22 March, 2008
Outstanding landscape protected at Aoraki/Mt Cook
Outstanding high country landscape has been protected in a deal announced today by Land Information Minister David Parker and Conservation Minister Steve Chadwick.
The recently agreed tenure review of the 2463 hectare Mt Cook Station pastoral lease, at the head of Lake Pukaki, will result in 1612 hectares or 65 percent of the property becoming public conservation land next to Aoraki/Mount Cook National Park.
“Important biodiversity protection on the new public conservation land will include tall tussock grasslands and shrublands containing threatened plants, birds and invertebrates,” said Steve Chadwick. “Large parts of the property have not been burnt for over 70 years, so the native vegetation is in very good condition.
“Also protected are lower altitude river flats and terraces beside the Tasman River and the Jollie River delta, which are habitats for threatened braided river birds such as the black-fronted tern/tara.”
David Parker said that the newly protected land on the lower slopes of the Burnett Mountains could be a potential future addition to Aoraki/Mount Cook National Park, together with 7200 hectares of adjoining land that reverted to the Crown some years ago from the higher slopes of Mt Cook station. The national park would then include the Burnett Mountains from the Tasman River bed to the high tops.
“Today’s announcement could enable the largest addition to the national park since it opened in 1953. In addition, protective covenants have been put in place over the 851 hectares of lower lying land being freeholded to the leaseholder. That will protect landscapes by preventing exotic forestry and subdivision.”
Steve Chadwick said that, in addition to their biodiversity and recreational values, the Burnett Mountains are significant because they help to frame the spectacular view toward Aoraki/Mt Cook from Lake Pukaki.
David Parker said recreation has also been well served by the review. “Public access to the Tasman River flood plain, from the road on the eastern side of Lake Pukaki, will provide for walking, picnicking, photography and tramping. Access up the Jollie River to the Burnett Mountains and Liebig Range will provide for excellent tramping, climbing and ski touring.”
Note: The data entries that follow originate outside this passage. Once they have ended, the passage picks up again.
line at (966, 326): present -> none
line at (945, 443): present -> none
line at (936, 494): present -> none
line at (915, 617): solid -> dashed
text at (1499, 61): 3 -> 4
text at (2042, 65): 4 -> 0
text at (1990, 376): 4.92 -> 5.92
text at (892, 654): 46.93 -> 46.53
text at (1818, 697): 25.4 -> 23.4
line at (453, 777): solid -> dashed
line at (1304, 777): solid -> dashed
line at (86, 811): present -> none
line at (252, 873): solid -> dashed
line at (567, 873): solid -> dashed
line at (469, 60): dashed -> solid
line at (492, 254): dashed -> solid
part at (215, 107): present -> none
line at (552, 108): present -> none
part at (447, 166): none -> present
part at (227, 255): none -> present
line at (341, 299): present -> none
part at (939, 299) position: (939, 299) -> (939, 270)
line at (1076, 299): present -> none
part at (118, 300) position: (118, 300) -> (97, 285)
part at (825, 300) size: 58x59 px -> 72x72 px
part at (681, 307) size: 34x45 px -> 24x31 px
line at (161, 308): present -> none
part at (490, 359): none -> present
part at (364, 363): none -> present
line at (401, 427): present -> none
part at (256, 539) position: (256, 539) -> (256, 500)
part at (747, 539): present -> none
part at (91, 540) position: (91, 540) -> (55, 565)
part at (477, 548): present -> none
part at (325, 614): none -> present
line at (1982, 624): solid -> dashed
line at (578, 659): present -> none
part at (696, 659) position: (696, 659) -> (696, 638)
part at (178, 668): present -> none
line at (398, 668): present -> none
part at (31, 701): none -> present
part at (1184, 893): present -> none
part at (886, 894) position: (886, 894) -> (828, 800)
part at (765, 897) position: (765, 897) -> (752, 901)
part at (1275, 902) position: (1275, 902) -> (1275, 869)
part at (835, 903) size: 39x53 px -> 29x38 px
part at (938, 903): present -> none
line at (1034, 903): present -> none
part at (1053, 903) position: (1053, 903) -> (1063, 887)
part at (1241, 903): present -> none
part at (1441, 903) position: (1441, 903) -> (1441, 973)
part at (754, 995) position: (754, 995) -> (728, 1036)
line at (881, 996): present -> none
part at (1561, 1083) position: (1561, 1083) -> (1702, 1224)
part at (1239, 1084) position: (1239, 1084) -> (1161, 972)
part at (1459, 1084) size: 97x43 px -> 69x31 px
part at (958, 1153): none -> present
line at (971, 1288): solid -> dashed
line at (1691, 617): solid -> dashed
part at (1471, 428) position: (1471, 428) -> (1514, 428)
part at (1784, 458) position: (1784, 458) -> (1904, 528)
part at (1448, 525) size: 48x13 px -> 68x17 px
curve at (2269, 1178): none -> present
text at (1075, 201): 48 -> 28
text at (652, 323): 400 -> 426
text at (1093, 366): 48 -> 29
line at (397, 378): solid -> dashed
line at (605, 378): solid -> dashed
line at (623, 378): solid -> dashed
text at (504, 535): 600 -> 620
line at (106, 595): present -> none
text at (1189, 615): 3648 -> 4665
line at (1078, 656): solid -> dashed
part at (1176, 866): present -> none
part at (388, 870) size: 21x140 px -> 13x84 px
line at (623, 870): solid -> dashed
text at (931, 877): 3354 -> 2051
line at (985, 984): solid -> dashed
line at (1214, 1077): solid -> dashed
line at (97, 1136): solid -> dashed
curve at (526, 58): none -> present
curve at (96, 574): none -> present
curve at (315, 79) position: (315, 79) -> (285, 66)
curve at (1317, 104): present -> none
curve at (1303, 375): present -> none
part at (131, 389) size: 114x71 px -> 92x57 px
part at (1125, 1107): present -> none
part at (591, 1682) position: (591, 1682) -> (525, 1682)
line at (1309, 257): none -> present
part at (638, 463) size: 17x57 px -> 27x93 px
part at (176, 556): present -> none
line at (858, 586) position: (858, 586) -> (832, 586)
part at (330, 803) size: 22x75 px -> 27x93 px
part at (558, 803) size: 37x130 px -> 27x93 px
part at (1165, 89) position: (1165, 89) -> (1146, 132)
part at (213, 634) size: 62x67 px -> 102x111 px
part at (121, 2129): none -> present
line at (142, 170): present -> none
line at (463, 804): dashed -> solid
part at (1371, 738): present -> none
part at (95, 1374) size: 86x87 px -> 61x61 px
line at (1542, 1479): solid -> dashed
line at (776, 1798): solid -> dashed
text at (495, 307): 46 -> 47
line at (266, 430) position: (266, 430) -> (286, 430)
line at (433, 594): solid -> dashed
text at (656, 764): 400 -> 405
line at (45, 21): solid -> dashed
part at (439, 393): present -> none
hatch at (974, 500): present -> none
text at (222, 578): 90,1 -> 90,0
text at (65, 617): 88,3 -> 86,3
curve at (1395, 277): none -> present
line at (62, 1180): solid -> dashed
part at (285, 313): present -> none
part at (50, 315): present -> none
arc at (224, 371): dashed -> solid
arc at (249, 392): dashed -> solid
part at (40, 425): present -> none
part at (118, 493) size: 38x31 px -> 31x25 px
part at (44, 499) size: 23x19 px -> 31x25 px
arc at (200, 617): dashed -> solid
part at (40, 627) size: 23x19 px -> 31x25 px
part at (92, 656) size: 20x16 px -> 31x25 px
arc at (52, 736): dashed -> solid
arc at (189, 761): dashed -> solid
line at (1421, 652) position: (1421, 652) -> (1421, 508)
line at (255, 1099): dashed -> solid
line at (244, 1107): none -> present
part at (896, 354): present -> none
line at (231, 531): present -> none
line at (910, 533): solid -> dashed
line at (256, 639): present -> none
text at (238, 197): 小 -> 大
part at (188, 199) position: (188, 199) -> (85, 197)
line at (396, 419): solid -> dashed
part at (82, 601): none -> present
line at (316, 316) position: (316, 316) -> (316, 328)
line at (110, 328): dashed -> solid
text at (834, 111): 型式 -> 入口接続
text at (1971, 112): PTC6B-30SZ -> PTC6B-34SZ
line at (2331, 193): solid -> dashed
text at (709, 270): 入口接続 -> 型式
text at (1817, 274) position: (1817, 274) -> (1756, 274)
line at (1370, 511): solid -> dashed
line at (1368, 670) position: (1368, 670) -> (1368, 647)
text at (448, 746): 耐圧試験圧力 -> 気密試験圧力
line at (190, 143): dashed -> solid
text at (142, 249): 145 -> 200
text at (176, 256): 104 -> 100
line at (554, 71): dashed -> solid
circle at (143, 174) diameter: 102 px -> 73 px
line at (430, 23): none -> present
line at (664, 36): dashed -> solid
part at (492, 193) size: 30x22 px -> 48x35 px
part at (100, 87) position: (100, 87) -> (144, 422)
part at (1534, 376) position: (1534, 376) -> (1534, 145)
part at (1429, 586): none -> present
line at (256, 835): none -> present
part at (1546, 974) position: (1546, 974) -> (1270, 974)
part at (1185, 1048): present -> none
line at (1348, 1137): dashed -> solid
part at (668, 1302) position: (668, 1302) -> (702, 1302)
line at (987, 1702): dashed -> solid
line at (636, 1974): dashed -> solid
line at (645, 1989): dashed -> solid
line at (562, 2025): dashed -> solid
• Mt Cook Station is a well-known Mackenzie Country property, which has been in the unbroken stewardship of the Burnett family since 1864. The tenure review outcome announced today was negotiated with leaseholder Donald Burnett by Land Information New Zealand (LINZ), in consultation with the Department of Conservation (DoC). The cost to the Crown was $1,815,000. The new public access is expected to be available for public use toward the end of this year.
• Many of the peaks, streams and other landmarks on the property were named after Burnett family members, neighbours, shepherds and farm dogs, and remain as an historic record of early settlement. The grave of Donald Burnett’s father, TD Burnett, is located on the property. The Crown has secured an option to purchase the 142 hectares surrounding the cemetery reserve (at the northern end of the land being freeholded) if the Burnett family ever decide to sell it.
• Vehicle access to the property is from the Braemar/Mt Cook Station road along the eastern shore of Lake Pukaki. Public walking access up the Jollie River will be by way of an easement through existing freehold land held by Mt Cook Station. This access was offered by Mr Burnett, although strictly speaking it was outside the scope of the tenure review.
• The 7200 hectares of the higher slopes of Mt Cook Station that have already reverted to the Crown were previously in a pastoral occupation licence, which was not renewed when it expired in 1996. This land was transferred to DoC management in 2007 and now comprises the Mt Cook Conservation Area.
• The Mt Cook Station pastoral lease is one of 65 properties near lakes the government named in November 2007 as being excluded from tenure review unless certain conditions were met – including lakeside land being retained by the Crown, or the lessee accepting restrictions on the land’s future use and development. The Mt Cook Station tenure review met these conditions and funding approval for the review was given by the Minister for Land Information.
• The 65 percent of Mt Cook Station becoming public conservation land as the result of tenure review is higher than average, reflecting the land’s high natural values.
• Aoraki/Mount Cook National Park covers 70,696 hectares. The park is also part of Te Wahipounamu – South West New Zealand World Heritage Area in recognition of its outstanding natural values. The addition to the national park of land from the Mt Cook Station tenure review and the former pastoral occupation licence would be subject to the processes of the National Parks Act 1980 and the approval of the New Zealand Conservation Authority.
• Tenure review of a pastoral lease is a voluntary negotiation between the Crown and the leaseholder that results in the transfer of land with significant biodiversity, recreation, historic and public access values to DoC management, and the freeholding of land capable of productive use to the lessee. LINZ is the government agency responsible for South Island high country pastoral leases, and for tenure review negotiations.